A História se Repete? Parte II
Desde o início da guerra civil síria, o Irã tem apoiado o regime de seu fiel aliado Assad, emprestando assistência financeira e militar (sob a forma de armas e equipamentos militares, e direção e comando militar). Mais o Irã também participa das hostilidades, mediante forças do Hizbollah (o grupo armado xiita que controla o sul do Líbano), de milícias xiitas vindas do Iraque, e de “voluntários” (chamados de “forças Basij”). Sobre os Basijs, a agência iraniana de notícias IRNA comunicou recentemente a morte de um comandante dessas forças no sul da Síria (veja aqui). Para o Irã, o conflito na Síria é parte de uma disputa mais ampla com os países do Golfo (Arábia Saudita, Qatar, etc) e Turquia pela hegemonia na região e liderança do mundo islâmico. Outra manifestação desse conflito é a guerra civil no Iêmen. Como observado em outra postagem, o acordo entre o Irã e o grupo de potências P5+1 (EUA, Rússia, Reino Unido, China, França, e União Européia), livrou o Irã do regime internacional de sanções e liberou bilhões de dólares que agora poderão ser canalizados para zonas de disputas estratégicas, como a Síria.

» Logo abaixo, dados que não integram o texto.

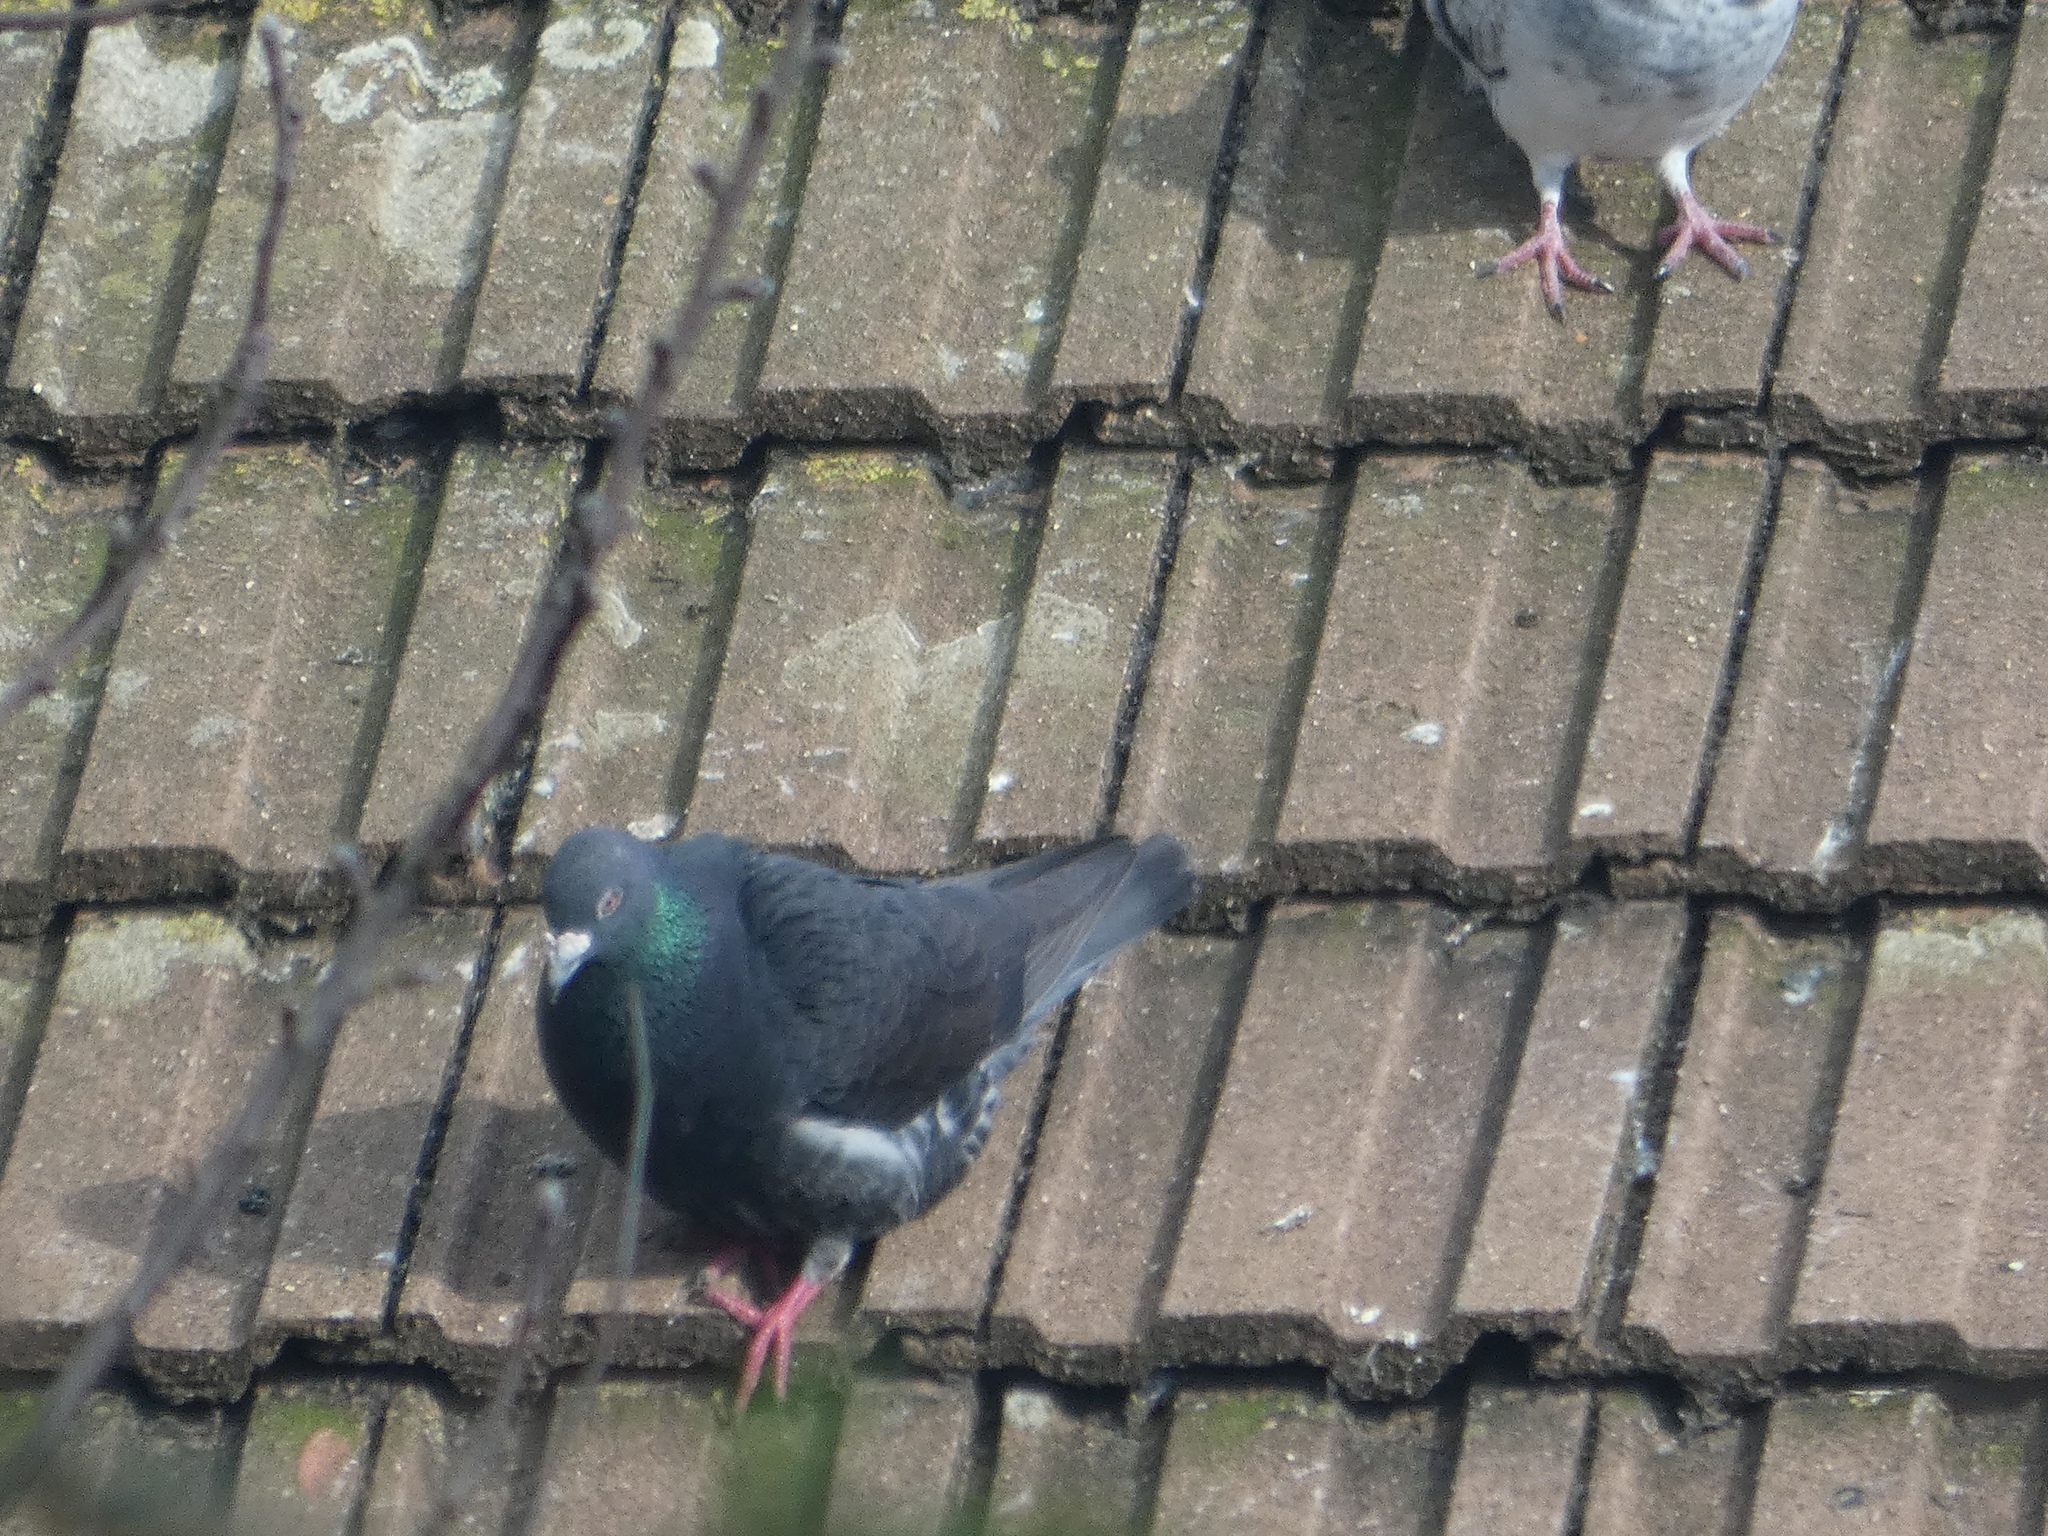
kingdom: Animalia
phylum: Chordata
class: Aves
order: Columbiformes
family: Columbidae
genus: Columba
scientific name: Columba livia
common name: Rock pigeon
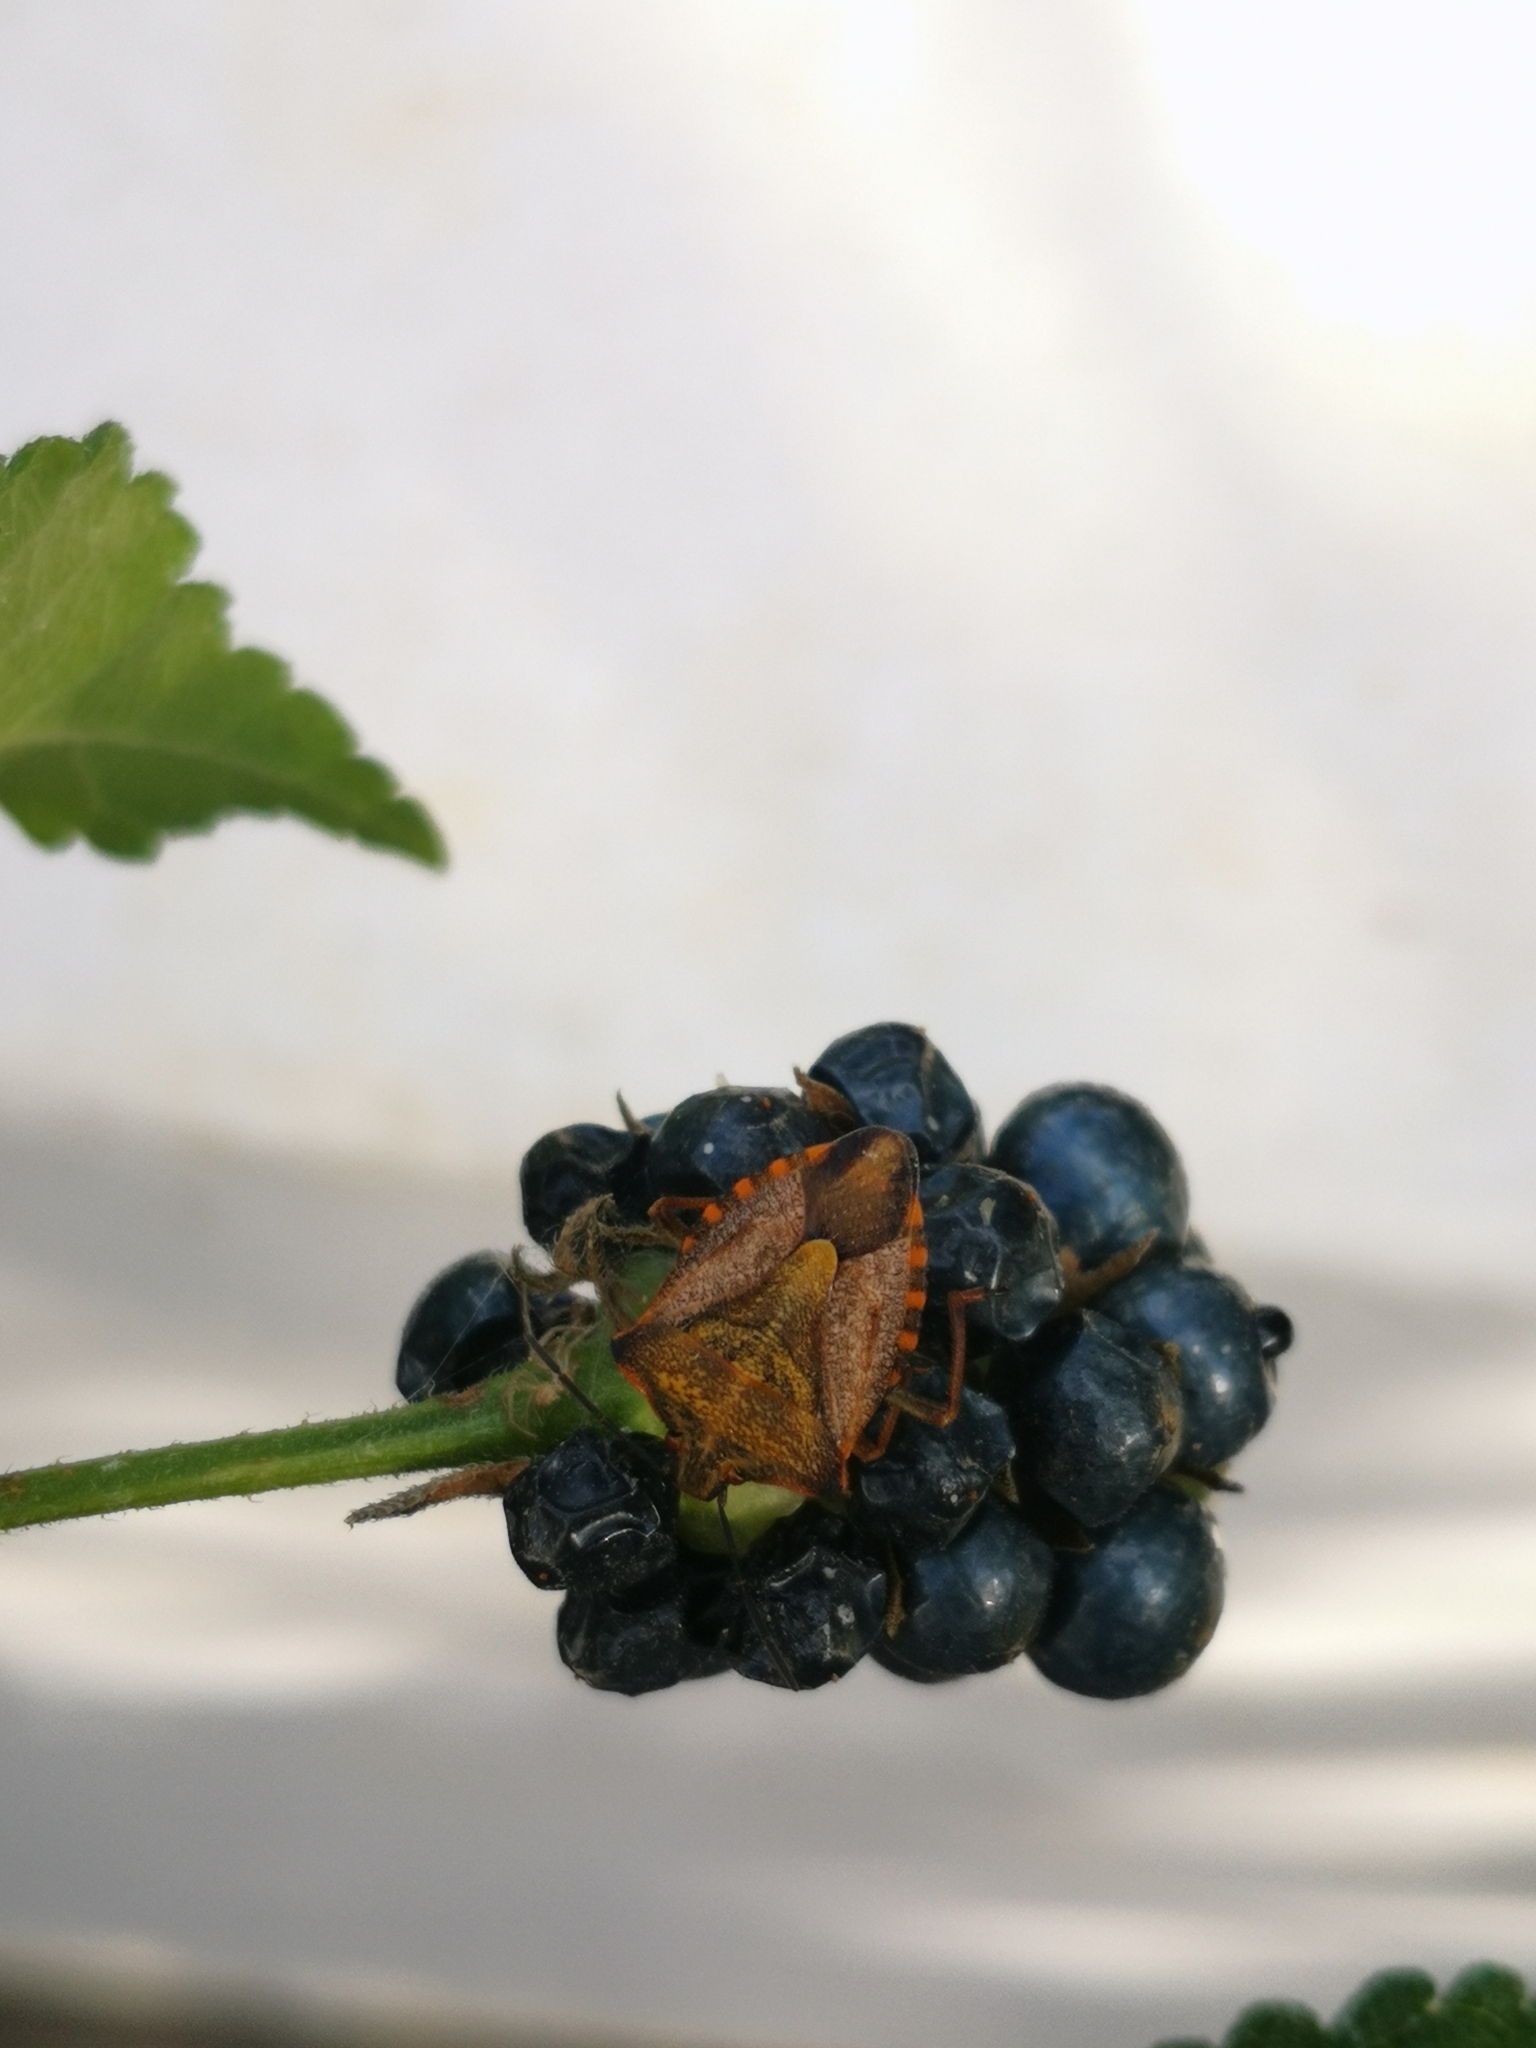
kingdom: Animalia
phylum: Arthropoda
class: Insecta
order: Hemiptera
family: Pentatomidae
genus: Carpocoris
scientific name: Carpocoris mediterraneus
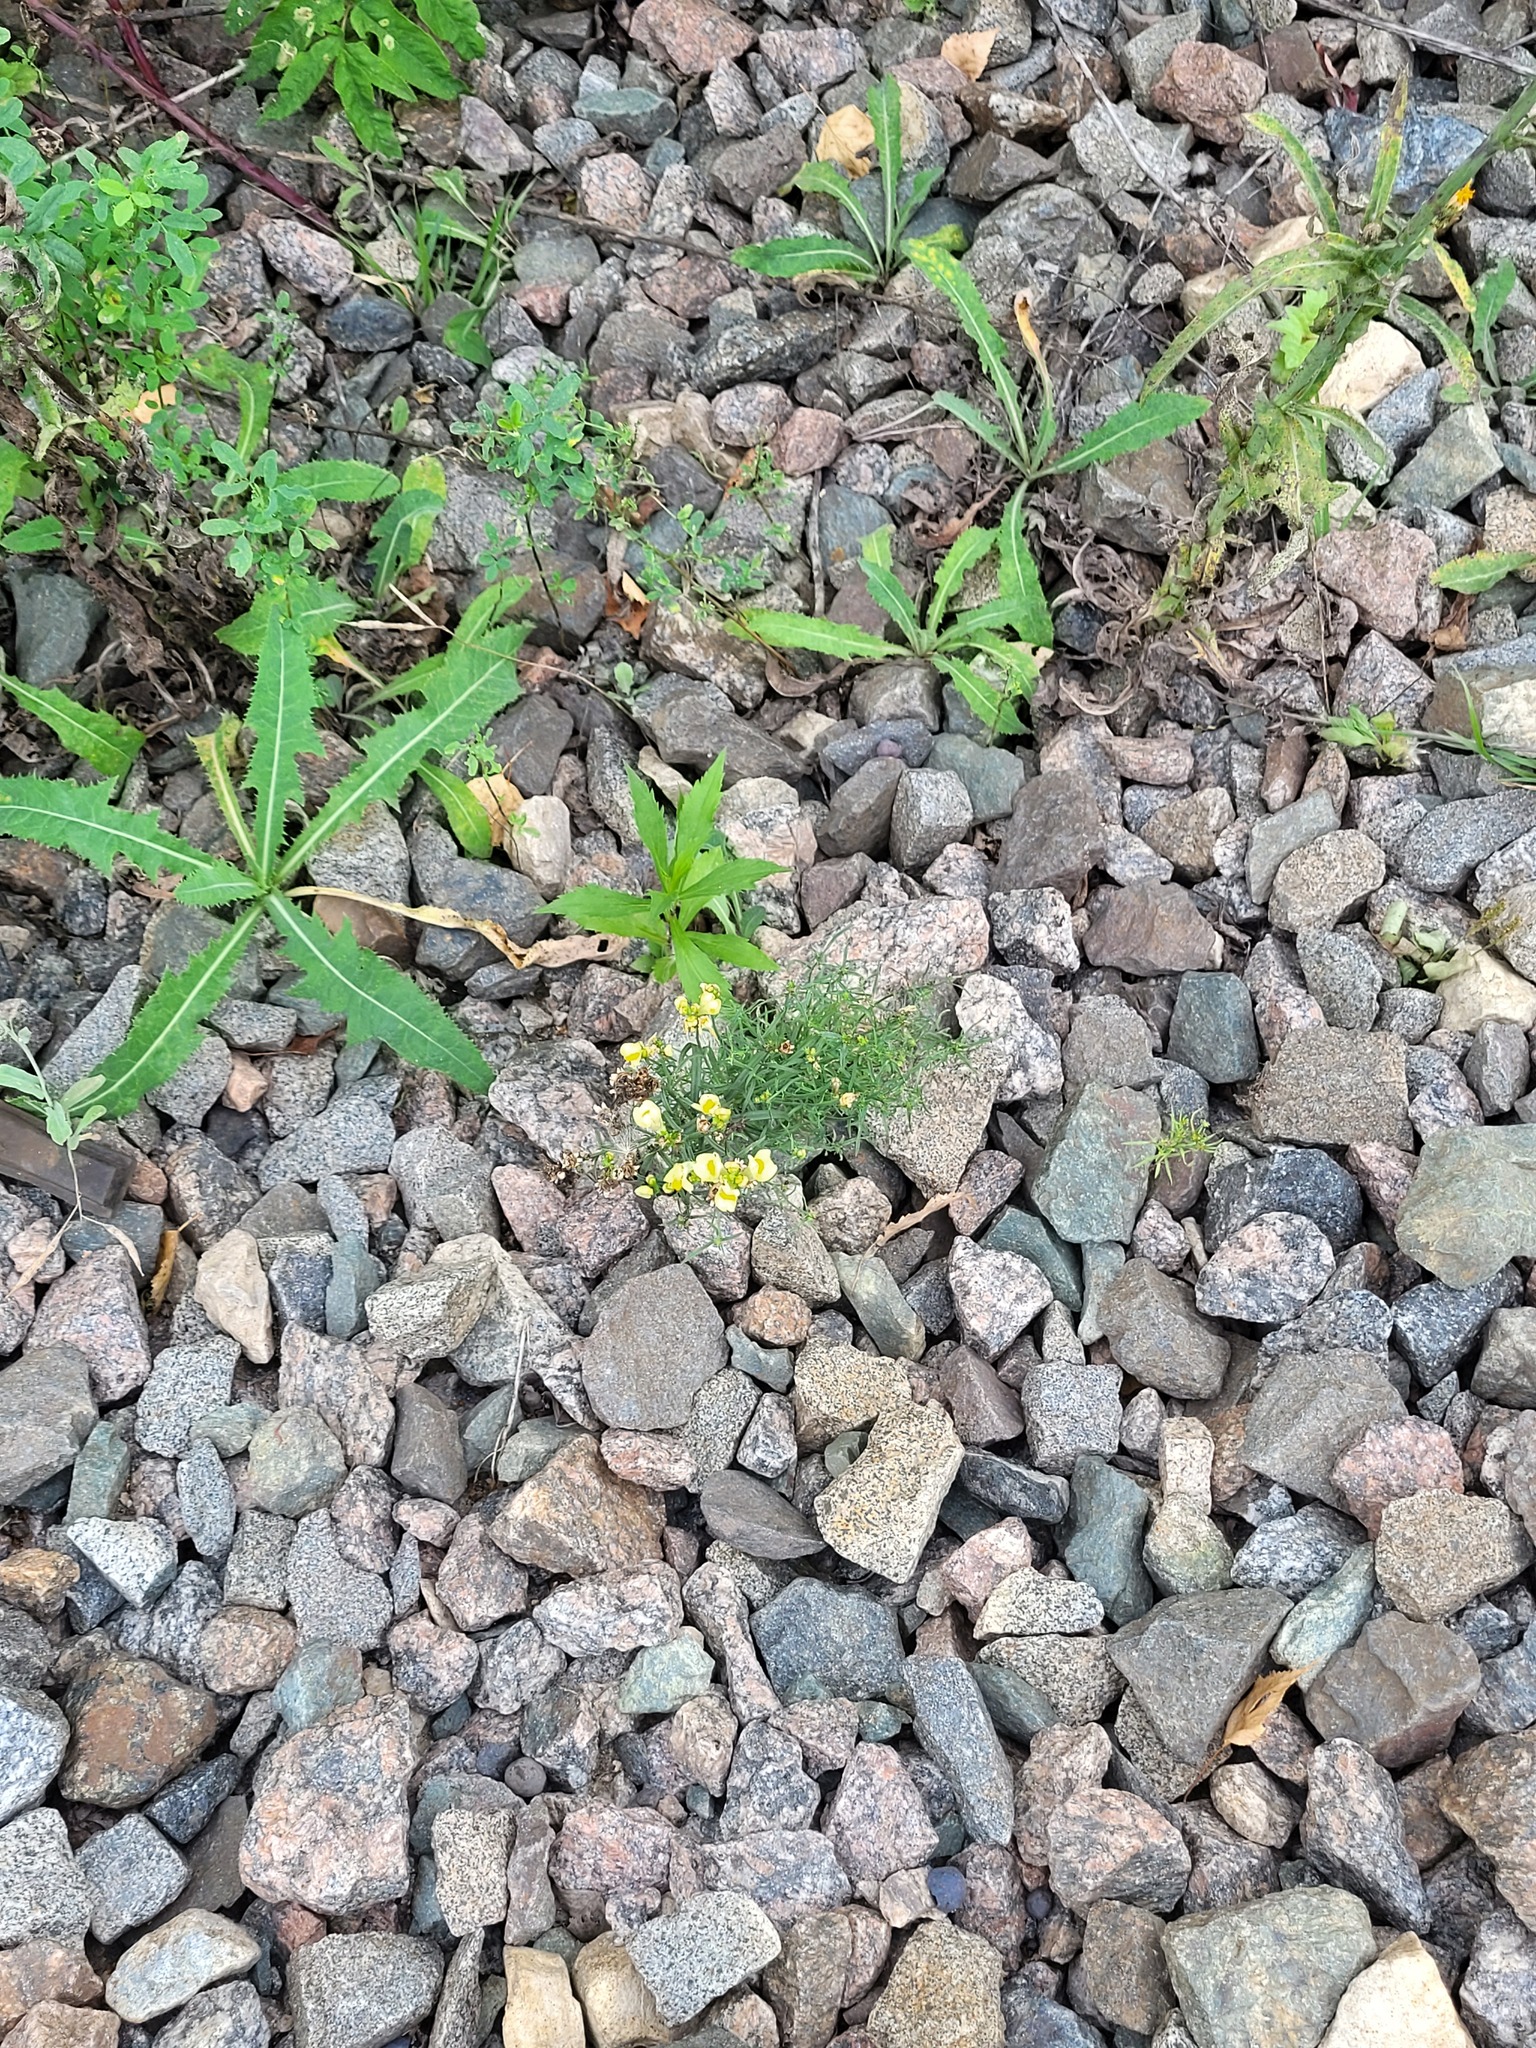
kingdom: Plantae
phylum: Tracheophyta
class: Magnoliopsida
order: Lamiales
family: Plantaginaceae
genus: Linaria
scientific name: Linaria vulgaris
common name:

O desenvolvimento mais importante, porém, foi a decisão da Rússia de intervir diretamente no conflito para combater o Estado Islâmico. A Rússia mantém uma base aérea militar, ao lado de tanques, soldados, baterias de mísseis antiaéreos, e toda sorte de equipamento militar. Já iniciou, há 2 semanas, uma intensa campanha aérea e naval contra o Estado Islâmico e outros grupos armados rebeldes, utilizando inclusive mísseis to tipo cruise, lançados de navios de guerra no Mar Cáspio. Assim fazendo, a Rússia está fortalecendo a posição do regime de Assad e se postando ao lado do Irã. Rússia tem na Síria o mais tradicional e fiel aliado do Oriente Médio, além de acesso permanente a um porto Sírio que fica no Mediterrâneo (porto de Tartus). Mais ainda, a permanência de Assad asseguraria a descontinuidade do projeto de gás do Qatar-Arábia Saudita, o que preservaria a posição russa de fornecedor primário de gás na Europa. O sucesso da campanha russa já torna Putin famoso entre os Iraquianos, que sofrem com as atrocidades do Estado Islâmico. Há notícias de que líderes iraquianos consideram pedir uma intervenção russa semelhante contra o Estado Islâmico.
E a Turquia? Esse país vive por regras próprias e por sua agenda peculiar de reinstalar o antigo Império Otomano. O objetivo imediato de deposição de Assad do governo tem em vista a extensão do domínio turco sobre as terras sírias. Para tanto, a fronteira turca tem funcionado como um portal de entrada de guerrilheiros muçulmanos vindo de todas as partes do mundo, incluindo da província chinesa de Xinjiang. A Turquia também se aproveitou dos recursos petrolíferos em mãos do Estado Islâmico e demais grupos rebeldes: sabe-se que o petróleo é clandestinamente transportado e vendido para a Turquia. Para provocar um envolvimento maior da Europa nas ações contra o regime de Assad, a Turquia abriu as comportas para que centenas de milhares de árabes (sírios, libaneses, iraquianos, etc), afegãos, paquistaneses, etc, refugiados ou não, ingressassem a Europa pelo sul. Com a crise dos refugiados, a Europa também se rende à Turquia, e já há planos de ajuda a ser dada pela União Européia para a solução da crise dos migrantes na Turquia.
O conflito internacionalizado na Síria corre, agora, o risco de verdadeiramente se mundializar. Na Guerra Fria, as superpotências nucleares evitaram a todo custo o perigo de envolvimento direto de suas forças armadas num mesmo teatro de operações, temendo uma eventual situação localizada de combate que acionasse uma guerra nuclear entre as mesmas e seus aliados. Na Síria, ao contrário, forças militares americanas e russas estão em operação. A Turquia, um país membro da OTAN, acusou a Rússia de violar seu espaço aéreo duas vezes, e a OTAN emitiu comunicado expressando sua preocupação e compromisso com a proteção da Turquia. Há, também, como notamos, operações turcas, embora limitadas, contra os curdos na Síria, e mais recentemente, aviões da França (outro membro da OTAN). A situação na Síria é, portanto, inusitada e extremamente precária. De uma hora para outra, o impensável poderá ocorrer, e todas as partes do conflito, especialmente os americanos, russos e turcos, devem ter isso em mente e coordenar suas ações para evitar um processo indesejável de escalação. Essa é, seguramente, a grande diferença entre a guerra civil internacionalizada da Síria e a da Espanha na década de 30.